Saved data entries
========================================

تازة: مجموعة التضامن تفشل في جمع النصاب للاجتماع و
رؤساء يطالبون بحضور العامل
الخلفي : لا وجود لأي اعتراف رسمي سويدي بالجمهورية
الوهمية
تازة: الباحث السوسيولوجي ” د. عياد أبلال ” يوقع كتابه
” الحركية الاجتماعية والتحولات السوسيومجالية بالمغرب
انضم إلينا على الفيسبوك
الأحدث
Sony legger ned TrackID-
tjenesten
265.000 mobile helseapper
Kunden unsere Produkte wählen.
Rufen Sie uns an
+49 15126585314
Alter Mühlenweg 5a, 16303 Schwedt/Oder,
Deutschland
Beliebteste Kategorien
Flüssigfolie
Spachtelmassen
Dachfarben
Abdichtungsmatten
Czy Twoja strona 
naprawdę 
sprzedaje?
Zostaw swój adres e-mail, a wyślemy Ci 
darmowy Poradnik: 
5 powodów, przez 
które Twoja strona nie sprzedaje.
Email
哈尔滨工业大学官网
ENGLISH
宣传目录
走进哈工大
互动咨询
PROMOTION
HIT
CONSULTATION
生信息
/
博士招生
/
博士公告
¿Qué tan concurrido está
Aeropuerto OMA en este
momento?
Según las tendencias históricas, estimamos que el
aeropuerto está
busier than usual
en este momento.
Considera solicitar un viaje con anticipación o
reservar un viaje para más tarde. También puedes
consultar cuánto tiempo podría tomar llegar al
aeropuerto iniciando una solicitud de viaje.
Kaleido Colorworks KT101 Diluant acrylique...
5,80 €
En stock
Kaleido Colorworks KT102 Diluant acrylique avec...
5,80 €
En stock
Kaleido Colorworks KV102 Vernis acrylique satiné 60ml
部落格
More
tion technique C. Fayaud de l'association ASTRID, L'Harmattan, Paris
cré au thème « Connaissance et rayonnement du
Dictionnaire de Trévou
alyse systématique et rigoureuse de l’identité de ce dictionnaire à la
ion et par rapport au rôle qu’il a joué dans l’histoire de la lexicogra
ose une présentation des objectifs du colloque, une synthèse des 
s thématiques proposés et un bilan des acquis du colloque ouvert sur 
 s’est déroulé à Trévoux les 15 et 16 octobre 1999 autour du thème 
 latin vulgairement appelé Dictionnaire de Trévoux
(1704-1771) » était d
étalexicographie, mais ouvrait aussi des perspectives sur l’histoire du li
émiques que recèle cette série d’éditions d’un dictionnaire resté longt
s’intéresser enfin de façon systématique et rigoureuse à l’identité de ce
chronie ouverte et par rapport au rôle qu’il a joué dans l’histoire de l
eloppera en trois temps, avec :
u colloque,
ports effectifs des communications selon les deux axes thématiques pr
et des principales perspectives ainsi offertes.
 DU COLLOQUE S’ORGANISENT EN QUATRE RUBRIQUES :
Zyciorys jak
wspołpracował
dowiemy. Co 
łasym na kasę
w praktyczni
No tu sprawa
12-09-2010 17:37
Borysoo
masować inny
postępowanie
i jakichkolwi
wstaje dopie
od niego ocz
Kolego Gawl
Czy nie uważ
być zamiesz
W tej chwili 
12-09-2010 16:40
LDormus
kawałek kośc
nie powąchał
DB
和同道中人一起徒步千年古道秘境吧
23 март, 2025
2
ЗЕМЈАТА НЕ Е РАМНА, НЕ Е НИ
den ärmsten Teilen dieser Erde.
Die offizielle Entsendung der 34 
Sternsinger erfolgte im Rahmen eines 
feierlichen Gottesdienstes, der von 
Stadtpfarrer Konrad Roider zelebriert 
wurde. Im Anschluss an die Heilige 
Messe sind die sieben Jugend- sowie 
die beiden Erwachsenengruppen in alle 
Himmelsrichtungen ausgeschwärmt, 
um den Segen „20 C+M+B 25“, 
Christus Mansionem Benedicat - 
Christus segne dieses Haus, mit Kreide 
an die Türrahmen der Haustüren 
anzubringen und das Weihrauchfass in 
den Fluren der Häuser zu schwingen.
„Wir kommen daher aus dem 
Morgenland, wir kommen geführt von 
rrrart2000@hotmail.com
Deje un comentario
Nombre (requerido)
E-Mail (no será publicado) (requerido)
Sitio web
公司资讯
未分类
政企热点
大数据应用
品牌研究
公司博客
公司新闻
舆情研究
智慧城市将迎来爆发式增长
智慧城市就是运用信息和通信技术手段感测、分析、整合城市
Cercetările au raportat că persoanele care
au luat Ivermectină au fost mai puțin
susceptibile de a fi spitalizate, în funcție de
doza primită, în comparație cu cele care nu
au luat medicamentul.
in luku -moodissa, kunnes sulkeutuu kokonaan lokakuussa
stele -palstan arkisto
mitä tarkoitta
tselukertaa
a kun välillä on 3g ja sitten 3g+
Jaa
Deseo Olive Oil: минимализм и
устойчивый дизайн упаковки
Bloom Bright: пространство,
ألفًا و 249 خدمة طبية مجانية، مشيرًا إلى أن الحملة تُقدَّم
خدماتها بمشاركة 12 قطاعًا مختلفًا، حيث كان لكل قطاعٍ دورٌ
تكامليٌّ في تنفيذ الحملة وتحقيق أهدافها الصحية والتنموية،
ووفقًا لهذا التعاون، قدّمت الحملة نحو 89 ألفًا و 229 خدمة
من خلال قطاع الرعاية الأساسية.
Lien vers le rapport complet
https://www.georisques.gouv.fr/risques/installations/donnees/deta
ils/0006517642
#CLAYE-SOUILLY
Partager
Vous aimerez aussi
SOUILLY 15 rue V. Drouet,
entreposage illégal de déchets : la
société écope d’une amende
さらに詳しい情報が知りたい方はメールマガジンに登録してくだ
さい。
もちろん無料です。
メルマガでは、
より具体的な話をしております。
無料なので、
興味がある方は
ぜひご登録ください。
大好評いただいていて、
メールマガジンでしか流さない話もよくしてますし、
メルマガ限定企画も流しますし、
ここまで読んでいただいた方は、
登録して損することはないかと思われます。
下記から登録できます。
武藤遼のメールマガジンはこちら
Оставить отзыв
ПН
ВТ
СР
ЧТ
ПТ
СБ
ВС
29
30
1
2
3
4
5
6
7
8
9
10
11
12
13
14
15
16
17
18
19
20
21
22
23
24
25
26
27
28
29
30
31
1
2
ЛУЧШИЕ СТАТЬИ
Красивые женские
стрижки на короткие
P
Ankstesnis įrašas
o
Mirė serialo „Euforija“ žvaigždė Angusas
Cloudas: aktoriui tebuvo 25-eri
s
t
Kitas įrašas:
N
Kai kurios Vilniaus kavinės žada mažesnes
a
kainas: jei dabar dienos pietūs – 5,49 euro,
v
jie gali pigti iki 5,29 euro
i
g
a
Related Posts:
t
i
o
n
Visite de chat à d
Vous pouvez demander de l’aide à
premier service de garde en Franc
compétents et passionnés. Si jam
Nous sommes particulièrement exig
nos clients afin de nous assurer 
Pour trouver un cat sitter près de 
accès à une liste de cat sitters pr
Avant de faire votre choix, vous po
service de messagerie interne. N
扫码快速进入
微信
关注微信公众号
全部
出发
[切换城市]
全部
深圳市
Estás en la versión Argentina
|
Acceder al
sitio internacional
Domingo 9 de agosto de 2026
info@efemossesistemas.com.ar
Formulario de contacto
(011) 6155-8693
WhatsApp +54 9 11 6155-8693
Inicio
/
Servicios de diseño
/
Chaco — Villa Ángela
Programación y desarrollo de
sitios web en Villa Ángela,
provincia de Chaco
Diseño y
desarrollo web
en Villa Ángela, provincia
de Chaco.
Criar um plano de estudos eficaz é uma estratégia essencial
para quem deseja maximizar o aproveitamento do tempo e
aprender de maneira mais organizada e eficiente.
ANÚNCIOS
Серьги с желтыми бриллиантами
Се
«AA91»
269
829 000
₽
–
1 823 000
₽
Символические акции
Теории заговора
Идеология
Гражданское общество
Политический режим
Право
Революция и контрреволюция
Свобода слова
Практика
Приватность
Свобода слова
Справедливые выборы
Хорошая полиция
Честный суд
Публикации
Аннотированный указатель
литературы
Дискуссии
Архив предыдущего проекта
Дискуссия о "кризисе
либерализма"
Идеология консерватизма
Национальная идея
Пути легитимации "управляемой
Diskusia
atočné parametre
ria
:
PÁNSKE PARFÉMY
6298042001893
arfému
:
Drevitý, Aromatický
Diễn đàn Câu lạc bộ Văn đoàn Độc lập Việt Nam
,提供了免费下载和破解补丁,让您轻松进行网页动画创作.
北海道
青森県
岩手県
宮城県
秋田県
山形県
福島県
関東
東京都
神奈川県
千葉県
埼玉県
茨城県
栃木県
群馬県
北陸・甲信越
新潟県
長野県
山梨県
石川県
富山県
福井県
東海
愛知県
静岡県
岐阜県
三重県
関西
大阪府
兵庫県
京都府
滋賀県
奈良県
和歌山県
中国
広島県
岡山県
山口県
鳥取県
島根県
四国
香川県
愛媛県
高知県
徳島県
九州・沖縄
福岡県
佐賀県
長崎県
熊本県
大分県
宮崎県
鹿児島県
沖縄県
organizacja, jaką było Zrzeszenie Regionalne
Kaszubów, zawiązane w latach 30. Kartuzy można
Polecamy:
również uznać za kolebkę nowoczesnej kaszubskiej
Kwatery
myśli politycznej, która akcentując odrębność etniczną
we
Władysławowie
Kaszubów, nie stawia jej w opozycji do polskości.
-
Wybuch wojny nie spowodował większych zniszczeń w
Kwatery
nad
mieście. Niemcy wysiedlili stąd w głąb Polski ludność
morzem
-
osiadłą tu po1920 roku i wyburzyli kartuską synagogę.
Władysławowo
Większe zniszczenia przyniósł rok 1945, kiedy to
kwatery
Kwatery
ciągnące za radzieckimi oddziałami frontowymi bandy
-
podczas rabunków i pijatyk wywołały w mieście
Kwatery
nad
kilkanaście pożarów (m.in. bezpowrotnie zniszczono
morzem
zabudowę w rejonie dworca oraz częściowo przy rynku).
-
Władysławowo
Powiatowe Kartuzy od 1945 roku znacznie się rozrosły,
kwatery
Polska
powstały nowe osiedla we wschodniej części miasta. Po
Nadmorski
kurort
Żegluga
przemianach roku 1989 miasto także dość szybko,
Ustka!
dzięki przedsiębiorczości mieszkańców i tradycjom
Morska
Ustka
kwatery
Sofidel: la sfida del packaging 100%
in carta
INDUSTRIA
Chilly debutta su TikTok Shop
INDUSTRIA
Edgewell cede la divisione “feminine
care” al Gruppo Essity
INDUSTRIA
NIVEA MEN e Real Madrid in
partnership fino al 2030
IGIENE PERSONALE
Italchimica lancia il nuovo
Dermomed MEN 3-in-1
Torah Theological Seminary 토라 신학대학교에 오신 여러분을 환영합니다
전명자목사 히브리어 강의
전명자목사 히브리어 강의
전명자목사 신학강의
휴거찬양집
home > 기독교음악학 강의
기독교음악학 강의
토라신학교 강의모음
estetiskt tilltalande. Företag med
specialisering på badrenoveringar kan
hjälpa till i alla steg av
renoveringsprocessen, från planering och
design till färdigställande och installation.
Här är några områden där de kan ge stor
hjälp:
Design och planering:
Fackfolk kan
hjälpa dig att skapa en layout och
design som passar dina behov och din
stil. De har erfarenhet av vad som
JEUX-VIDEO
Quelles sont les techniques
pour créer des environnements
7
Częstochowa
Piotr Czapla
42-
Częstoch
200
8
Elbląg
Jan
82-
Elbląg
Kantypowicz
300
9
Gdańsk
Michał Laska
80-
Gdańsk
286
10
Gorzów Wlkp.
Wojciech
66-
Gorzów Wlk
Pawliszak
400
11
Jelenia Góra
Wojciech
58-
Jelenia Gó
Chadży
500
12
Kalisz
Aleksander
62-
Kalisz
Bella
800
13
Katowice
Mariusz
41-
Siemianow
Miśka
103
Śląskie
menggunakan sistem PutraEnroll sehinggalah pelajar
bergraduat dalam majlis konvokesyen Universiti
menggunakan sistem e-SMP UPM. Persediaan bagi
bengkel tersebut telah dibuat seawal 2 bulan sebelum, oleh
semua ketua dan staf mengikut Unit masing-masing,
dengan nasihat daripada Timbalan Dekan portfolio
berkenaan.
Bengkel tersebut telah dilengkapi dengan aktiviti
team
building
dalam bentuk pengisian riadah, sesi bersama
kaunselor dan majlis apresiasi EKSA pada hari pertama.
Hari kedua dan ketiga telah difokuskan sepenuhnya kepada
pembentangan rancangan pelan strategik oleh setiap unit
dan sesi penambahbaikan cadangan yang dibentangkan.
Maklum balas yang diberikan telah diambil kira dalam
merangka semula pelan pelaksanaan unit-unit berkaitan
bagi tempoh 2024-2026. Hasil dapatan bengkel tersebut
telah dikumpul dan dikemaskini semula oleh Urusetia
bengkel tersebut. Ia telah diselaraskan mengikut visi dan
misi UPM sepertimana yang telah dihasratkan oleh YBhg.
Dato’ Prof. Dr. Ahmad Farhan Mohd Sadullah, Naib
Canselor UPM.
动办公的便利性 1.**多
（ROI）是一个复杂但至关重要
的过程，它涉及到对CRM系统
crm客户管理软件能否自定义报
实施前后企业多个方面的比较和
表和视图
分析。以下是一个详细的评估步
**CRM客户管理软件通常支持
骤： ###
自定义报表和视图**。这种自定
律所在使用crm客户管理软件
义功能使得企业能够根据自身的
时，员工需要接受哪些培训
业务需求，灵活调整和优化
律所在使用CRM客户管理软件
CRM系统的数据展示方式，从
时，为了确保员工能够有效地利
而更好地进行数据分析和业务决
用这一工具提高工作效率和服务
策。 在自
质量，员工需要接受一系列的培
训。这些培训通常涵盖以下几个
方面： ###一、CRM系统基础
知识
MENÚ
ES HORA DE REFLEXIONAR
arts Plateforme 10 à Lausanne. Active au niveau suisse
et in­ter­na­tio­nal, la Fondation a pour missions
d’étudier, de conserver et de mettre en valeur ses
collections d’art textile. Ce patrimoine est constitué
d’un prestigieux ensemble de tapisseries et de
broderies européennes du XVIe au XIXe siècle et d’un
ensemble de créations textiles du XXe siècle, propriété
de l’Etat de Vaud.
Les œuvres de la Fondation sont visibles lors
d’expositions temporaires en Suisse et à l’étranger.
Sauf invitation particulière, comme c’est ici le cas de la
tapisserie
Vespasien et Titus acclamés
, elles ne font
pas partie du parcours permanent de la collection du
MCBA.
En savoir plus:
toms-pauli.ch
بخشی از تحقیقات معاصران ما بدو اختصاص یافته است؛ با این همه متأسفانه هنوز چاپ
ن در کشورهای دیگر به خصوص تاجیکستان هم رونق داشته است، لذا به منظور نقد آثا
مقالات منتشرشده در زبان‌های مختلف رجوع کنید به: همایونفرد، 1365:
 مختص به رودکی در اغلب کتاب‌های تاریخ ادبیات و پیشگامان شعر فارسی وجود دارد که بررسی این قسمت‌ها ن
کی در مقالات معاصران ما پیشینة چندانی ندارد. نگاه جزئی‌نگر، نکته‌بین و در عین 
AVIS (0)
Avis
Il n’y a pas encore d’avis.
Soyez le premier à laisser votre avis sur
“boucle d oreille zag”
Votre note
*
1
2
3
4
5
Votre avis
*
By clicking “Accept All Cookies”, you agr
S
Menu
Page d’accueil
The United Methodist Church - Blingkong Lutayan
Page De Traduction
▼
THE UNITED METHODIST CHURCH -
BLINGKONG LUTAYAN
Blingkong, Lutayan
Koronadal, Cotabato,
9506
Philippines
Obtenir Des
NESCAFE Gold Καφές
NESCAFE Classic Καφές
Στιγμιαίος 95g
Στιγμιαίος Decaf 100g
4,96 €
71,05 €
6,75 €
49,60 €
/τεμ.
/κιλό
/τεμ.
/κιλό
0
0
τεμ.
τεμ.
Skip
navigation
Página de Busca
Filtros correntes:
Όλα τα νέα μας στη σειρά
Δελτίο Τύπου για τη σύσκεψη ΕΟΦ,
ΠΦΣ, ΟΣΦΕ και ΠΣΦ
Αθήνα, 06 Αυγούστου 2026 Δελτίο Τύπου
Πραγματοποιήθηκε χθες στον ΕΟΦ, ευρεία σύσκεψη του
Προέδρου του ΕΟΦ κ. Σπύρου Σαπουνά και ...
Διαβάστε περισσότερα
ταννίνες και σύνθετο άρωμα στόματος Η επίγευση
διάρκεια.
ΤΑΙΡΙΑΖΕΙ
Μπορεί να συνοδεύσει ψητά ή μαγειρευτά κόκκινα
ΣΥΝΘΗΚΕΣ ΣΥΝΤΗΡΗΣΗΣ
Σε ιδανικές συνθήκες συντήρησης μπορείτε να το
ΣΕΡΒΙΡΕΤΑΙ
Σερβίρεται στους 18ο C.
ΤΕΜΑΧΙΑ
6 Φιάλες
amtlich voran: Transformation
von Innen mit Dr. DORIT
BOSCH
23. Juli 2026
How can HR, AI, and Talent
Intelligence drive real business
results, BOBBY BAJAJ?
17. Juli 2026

========================================

__Goal of the exercise__.
Copy the lines of the material word for word, from the first line up to and including the line with "Según las tendencias".

__Response to this exercise__.
تازة: مجموعة التضامن تفشل في جمع النصاب للاجتماع و
رؤساء يطالبون بحضور العامل
الخلفي : لا وجود لأي اعتراف رسمي سويدي بالجمهورية
الوهمية
تازة: الباحث السوسيولوجي ” د. عياد أبلال ” يوقع كتابه
” الحركية الاجتماعية والتحولات السوسيومجالية بالمغرب
انضم إلينا على الفيسبوك
الأحدث
Sony legger ned TrackID-
tjenesten
265.000 mobile helseapper
Kunden unsere Produkte wählen.
Rufen Sie uns an
+49 15126585314
Alter Mühlenweg 5a, 16303 Schwedt/Oder,
Deutschland
Beliebteste Kategorien
Flüssigfolie
Spachtelmassen
Dachfarben
Abdichtungsmatten
Czy Twoja strona 
naprawdę 
sprzedaje?
Zostaw swój adres e-mail, a wyślemy Ci 
darmowy Poradnik: 
5 powodów, przez 
które Twoja strona nie sprzedaje.
Email
哈尔滨工业大学官网
ENGLISH
宣传目录
走进哈工大
互动咨询
PROMOTION
HIT
CONSULTATION
生信息
/
博士招生
/
博士公告
¿Qué tan concurrido está
Aeropuerto OMA en este
momento?
Según las tendencias históricas, estimamos que el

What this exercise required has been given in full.